When involvement occurs in a context called Scientology, then Scientology may be said (by unsubstantiated assertion) to be the source of the admiration and good feeling we share with our fellows when actually the source is agreement and cooperative action with like-minded participants, as may also occur, for example, in a theater company, military unit, or entrepreneurial business.
The intense loyalties generated by group action, thus misdirected, produce further motive to creatively justify the group's ideology. We cooperate. We work creatively with the other actors to ensure that we all know our lines and that the show as we collectively agree it to be can go on. We mutually support each other in creating the appearances which are necessary for us to go on believing and acting in good faith. In a cult, this means we tell each other that we are an elite in unique possession of the only right answers.

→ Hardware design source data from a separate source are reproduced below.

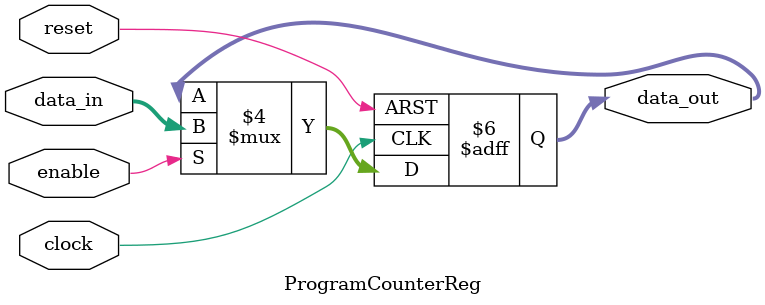
<source format=v>
module ProgramCounterReg(clock, reset, enable, data_in, data_out);
	input clock;
	input reset;
	input enable;
	input [31:0]data_in;
	output reg [31:0] data_out;
	
	initial begin
		data_out = 32'h400000;
	end

	always @(posedge clock or posedge reset) begin
		if(reset) begin
			data_out <= 32'h400000;
		end else begin
			if(enable) begin
				data_out <= data_in;
			end else begin
				data_out <= data_out;
			end
		end
	end
endmodule
</source>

The person in a Scientology auditing session knows the rules of the game and what the normal actions of the session will be. The auditor is a real person in front of him, in a situation of high affinity and community of interest. The normal cooperativeness of social interaction is heightened by this affinity and by the environment of pressure and expectation.
One can be very creative in fulfilling the shared expectations of this situation. The auditor's role is to be there to be cooperated with.
The "tech" is just stage management. The auditor is there as reminder of the social context and the imperatives which await just outside the door. In this milieu, the preclear will produce appropriate "cognitions" (past lives, etc.). The auditor's only error would be to disrupt the normal process of cooperation by obtrusive or distractive statements, actions, or mannerisms.
In this setting, the person discovers for himself how it could be that way -- just as in everyday life we creatively find ways to go on letting doctors be doctors and janitors be janitors, and cover for each other's unzipped flies.